━━ Supplied passage

With a certifiably robust XGNN the paper seems to tackle a relevant problem given the brittleness of XGNNs to adversarial attacks.
Extending robustness certification (especially w.r.t. ensembles) to explainable sets is non-trivial, conceptually, as well as w.r.t. the proof strategy.
Through appropriate experiments, the effectiveness of the method to provide a certain robustness to structure changes is shown. Furthermore, the experiments nicely show the tradeoffs between classic XGNN methods and XGNNCert.

缺点

Currently, the experiments are not reproducible as experimental details are missing about $(i)$ the training strategy (even though Line 312 links to Appendix B for this, Appendix B does not include any experimental details), and $(ii)$ architectural details and hyperparameters of the used base classification and explainer GNNs. This is made even more critical as $(1)$ there is no code submitted for the review or indication of releasing code upon acceptance, and $(2)$ no reproducibility statement provided.
The $(M_\lambda, \lambda)$ robustness definition together with the remark in Line 148 is currently confusing. In particular, for any $\lambda$ , there can be many associated $M_\lambda$ such that the network is still $(M_\lambda, \lambda)$ robust. Thus, $M_\lambda$ is not uniquely indexed by $\lambda$ . However, by indexing $M$ with $\lambda$ , stating that $M_\lambda$ is the certified perturbation size, and explicitly remarking it depends on $\lambda$ , it gives the impression as if it should be a unique function of $\lambda$ and in the first read, it was unclear to me if the authors therefore actually mean the maximal $M_\lambda$ for a particular $\lambda$ . I think the confusion could be resolved by removing the index $\lambda$ (it is evident that $\lambda$ and $M$ have a certain connection and tradeoff) and optimally, also introduce the concept of a maximal $M$ after the definition with a different letter (e.g., $M^*$ as used in Thm. 3, or now $M_\lambda$ , as the the maximal $M$ is uniquely determined by a given $\lambda$ ).

━━━━

◆ Tasks to perform ◆
1. Give back the records word for word, starting at their first line and ending at the line that contains "인간과학 연구과 | 文教大学(대학원) | 일본의 유학 정보라면 JPSS", with both of those lines included and nothing after the second.
2. Resume the review of the certifiably robust XGNN paper, writing on from its final sentence.

━━ Source records

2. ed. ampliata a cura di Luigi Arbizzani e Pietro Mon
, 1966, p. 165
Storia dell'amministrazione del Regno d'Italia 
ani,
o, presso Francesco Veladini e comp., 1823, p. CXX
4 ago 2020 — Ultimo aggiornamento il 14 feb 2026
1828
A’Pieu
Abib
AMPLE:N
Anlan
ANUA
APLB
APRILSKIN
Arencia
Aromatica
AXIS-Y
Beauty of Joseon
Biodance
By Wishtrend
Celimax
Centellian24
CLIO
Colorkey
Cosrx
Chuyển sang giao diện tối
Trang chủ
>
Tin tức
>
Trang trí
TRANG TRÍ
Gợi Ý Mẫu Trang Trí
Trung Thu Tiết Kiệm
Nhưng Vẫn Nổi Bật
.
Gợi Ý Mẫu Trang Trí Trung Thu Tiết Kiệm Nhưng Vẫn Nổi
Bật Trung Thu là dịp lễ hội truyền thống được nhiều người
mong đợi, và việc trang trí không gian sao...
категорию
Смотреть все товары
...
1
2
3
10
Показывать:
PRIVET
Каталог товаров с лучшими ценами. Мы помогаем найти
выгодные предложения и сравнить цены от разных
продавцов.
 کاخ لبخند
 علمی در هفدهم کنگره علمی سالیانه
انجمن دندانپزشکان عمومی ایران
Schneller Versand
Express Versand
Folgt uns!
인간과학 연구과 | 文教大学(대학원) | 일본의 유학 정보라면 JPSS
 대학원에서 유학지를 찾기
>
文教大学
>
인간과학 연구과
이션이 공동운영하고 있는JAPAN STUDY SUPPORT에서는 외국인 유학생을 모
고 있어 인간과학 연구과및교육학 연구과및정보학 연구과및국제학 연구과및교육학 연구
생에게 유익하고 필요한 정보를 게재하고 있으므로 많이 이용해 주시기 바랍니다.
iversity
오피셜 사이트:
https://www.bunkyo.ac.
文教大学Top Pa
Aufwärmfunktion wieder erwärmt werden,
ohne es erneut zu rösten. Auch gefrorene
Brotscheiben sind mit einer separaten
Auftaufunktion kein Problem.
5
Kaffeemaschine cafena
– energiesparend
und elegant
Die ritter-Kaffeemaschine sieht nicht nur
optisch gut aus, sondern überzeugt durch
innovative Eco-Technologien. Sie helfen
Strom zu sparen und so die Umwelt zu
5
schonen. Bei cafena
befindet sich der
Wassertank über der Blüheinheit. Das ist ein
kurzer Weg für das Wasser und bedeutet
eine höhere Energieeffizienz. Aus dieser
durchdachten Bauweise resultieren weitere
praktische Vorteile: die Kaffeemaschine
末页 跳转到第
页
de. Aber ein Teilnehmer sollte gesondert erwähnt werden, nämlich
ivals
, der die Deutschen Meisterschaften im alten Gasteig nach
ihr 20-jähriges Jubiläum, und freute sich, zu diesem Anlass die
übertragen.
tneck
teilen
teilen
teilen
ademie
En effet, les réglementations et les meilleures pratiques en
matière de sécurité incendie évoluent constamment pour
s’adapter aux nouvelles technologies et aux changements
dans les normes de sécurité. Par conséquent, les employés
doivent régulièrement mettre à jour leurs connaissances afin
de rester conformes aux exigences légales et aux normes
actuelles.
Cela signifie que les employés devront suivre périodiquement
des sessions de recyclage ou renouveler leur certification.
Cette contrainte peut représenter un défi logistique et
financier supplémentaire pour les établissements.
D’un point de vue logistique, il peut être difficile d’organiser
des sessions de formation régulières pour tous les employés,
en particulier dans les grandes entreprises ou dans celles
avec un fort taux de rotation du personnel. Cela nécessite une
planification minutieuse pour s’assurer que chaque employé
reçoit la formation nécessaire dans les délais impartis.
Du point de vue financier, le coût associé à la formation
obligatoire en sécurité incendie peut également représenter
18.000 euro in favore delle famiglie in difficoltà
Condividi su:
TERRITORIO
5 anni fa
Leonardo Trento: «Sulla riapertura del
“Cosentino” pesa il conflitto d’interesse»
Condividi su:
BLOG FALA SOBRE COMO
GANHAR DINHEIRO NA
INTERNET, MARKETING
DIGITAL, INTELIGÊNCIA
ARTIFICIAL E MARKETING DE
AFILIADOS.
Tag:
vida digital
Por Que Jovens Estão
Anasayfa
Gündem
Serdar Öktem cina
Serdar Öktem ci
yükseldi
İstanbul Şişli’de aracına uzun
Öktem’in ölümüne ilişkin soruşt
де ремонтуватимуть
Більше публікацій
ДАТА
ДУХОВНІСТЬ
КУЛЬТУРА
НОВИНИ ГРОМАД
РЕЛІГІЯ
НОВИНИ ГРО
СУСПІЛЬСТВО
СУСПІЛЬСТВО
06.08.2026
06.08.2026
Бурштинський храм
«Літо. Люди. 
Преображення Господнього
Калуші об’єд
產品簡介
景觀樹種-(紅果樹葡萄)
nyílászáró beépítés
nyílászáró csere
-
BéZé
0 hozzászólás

━━━━

◆ Responses in order ◆
1.
2. ed. ampliata a cura di Luigi Arbizzani e Pietro Mon
, 1966, p. 165
Storia dell'amministrazione del Regno d'Italia 
ani,
o, presso Francesco Veladini e comp., 1823, p. CXX
4 ago 2020 — Ultimo aggiornamento il 14 feb 2026
1828
A’Pieu
Abib
AMPLE:N
Anlan
ANUA
APLB
APRILSKIN
Arencia
Aromatica
AXIS-Y
Beauty of Joseon
Biodance
By Wishtrend
Celimax
Centellian24
CLIO
Colorkey
Cosrx
Chuyển sang giao diện tối
Trang chủ
>
Tin tức
>
Trang trí
TRANG TRÍ
Gợi Ý Mẫu Trang Trí
Trung Thu Tiết Kiệm
Nhưng Vẫn Nổi Bật
.
Gợi Ý Mẫu Trang Trí Trung Thu Tiết Kiệm Nhưng Vẫn Nổi
Bật Trung Thu là dịp lễ hội truyền thống được nhiều người
mong đợi, và việc trang trí không gian sao...
категорию
Смотреть все товары
...
1
2
3
10
Показывать:
PRIVET
Каталог товаров с лучшими ценами. Мы помогаем найти
выгодные предложения и сравнить цены от разных
продавцов.
 کاخ لبخند
 علمی در هفدهم کنگره علمی سالیانه
انجمن دندانپزشکان عمومی ایران
Schneller Versand
Express Versand
Folgt uns!
인간과학 연구과 | 文教大学(대학원) | 일본의 유학 정보라면 JPSS

2.
The goal of the work stated in lines 141-144 does not align with the contribution of the paper. In particular, the paper designs a concrete XGNN architecture based on ensembles to be able to (for the first time) derive robustness certificates. However, Eq. 1 defines a very different goal, namely optimizing over function spaces defining the XGNN and GNN classifiers, to find those functions leading to the highest certified robustness. However, the optimization over function spaces to maximize certified robustness is never mentioned or tackled in the subsequent paper. My recommendation is to remove Eq. 1, as the problem tackled by the paper is already very well motivated and formulated before providing this very different goal description. Otherwise, questions such as "what function spaces do we optimize over", or "do we have convergence guarantees", or similar, need to be asked and answered. As a third alternative, one could not state it as the goal of the current work, but a general goal the whole field/literature tries to answer/converge to.
Generating subgraph indexes via the proposed hash mapping has first been proposed and done by Xia et al. (2024), I would expect to make clear somewhere that their hashing is used, potentially just by stating this and citing Xia et al. (2024) in the beginning of the second paragraph in Section 3.1 (e.g., "We use the hash function (e.g., MD5) to generate the subraph indexes as done in Xia et al. (2024)."). Furthermore, regarding majority voting-based certified defenses, the work of Wang et al. (2022) already divides the input data into non-overlapping parts (in contrast to what the paper mentions in lines 526/527). Even though this work is qualitatively different, I expect the work to be cited and the statement corrected when this is explicitly discussed in lines 526/527.
The method is not permutation invariant. The authors discuss this in Appendix C, which however, is not linked in the main draft (please link to it). GNNs are usually developed with the goal to be permutation invariant (Hamilton 2020), and to me, it feels odd if an XGNN explanation is dependent on the concrete node order. In particular, node-order sensitivity can improve expressivity (and generalization) in the face of non-discriminatory node features (Huang et al. 2022), but I do not see that this property is particularly relevant for the developed XGNNCert as all used datasets seem to have discriminatory node features (nor any argument given that the concrete usage of permutation sensitivity improves expressivity). Addressing the permutation invariance is not critical for me to recommend acceptance, but I would like to at least see an experiment showing how brittle or stable the performance (classification and explanation-wise) of XGNNCert is to different permutations of the adjacency matrix.
From the sentence at line 93-94, I first had the impression that the method can be applied to node classification tasks. However, Appendix C (again not linked) states that this is not possible without adaptation. I recommend to make this clear in the main draft when introducing the background or method and link to the discussion in Appendix C.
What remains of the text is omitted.